4. Bebop expanded harmony and chord substitution
5. The mediant relationship and Coltrane substitutions
E. Major innovators and performers
1. Louis Armstrong and Early Jazz in New Orleans
2. Duke Ellington and the Cotton Club Era
3. Lester Young, Count Basie and the Kansas City Style
4. Benny Goodman and the development of commercial swing
5. Glenn Miller and swing as pop music
6. Charlie Parker, Dizzy Gillespie and Bebop
7. Gil Evans, Miles Davis and the development of the jazz orchestra
8. Bill Evans as performer and developer of Lydian Chromatic Concept of Tonal Organization
9. John Coltrane and the introduction of expanded forms
10. Miles Davis and the development of fusion

Lab Content

Lab content includes directed listening from the following areas:
A. Traditional Jazz
1. Buddy Bolden, et al.
2. Joe Oliver with Louis Armstrong
3. Louis Armstrong
4. Jelly Roll Morton
B. Swing
1. Fletcher Henderson
2. Duke Ellington
3. Count Basie
4. Benny Goodman
C. Bebop
1. Charlie Parker/Dizzy Gillespie
2. Thelonious Monk
D. Hard Bop
1. Sonny Rollins
2. Horace Silver
3. Miles Davis
E. Modal
1. Miles Davis
2. John Coltrane
3. George Russell
F. Post Bop
1. Miles' second quintet
2. Charles Migus
3. Ornette Coleman

Special Facilities and/or Equipment

A. When taught on campus: classroom sound equipment for compact discs, audiotape and records, screen, overhead projector, slide projector, VCR and DVD.
B. When taught via Foothill Global Access: on-going access to computer with Email software and capabilities; Email address; Java-script enabled internet browsing software.

Method(s) of Evaluation

A. Weekly quizzes on class modules
B. Written essay assignments researching jazz music and musicians
C. Midterm exam
D. Final exam

Method(s) of Instruction

Lecture, Discussion, Electronic discussions/chat, Laboratory, Audio examples.

Representative Text(s) and Other Materials

Gioia, Ted. The History Of Jazz. New York: Oxford University Press, 2011.
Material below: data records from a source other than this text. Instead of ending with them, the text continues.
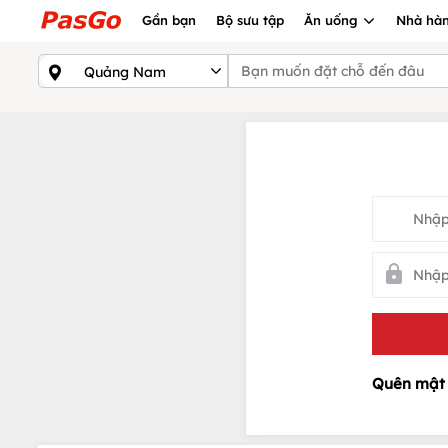
Gần bạn
Bộ sưu tập
Ăn uống
Nhà hàn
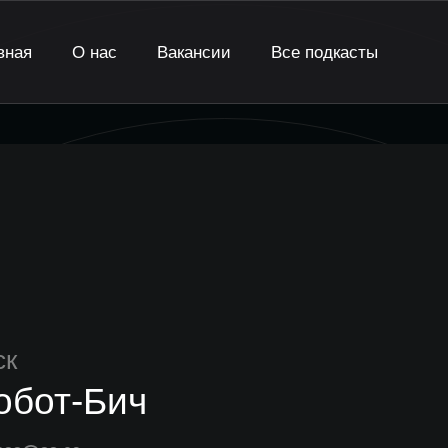
вная
О нас
Вакансии
Все подкасты
ск
обот-Бич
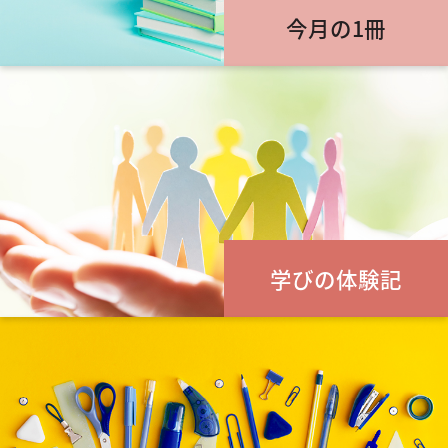
今月の1冊
学びの体験記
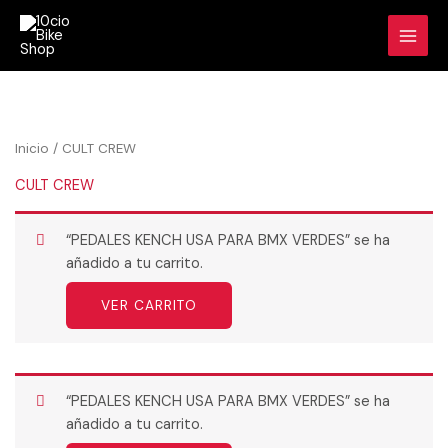
Ir
al
contenido
Inicio
/ CULT CREW
CULT CREW
“PEDALES KENCH USA PARA BMX VERDES” se ha
añadido a tu carrito.
VER CARRITO
“PEDALES KENCH USA PARA BMX VERDES” se ha
añadido a tu carrito.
Although this text is older than the suggested "5 years or newer" standard, it remains a seminal text in this area of study.



Other written materials provided by the instructor and delivered online.

 

Types and/or Examples of Required Reading, Writing, and Outside of Class Assignments

A. Written critiques and analyses of selected jazz recordings 1929-1969.

B. Written concert/DVD reports.

C. Web/library research on major jazz figures and styles.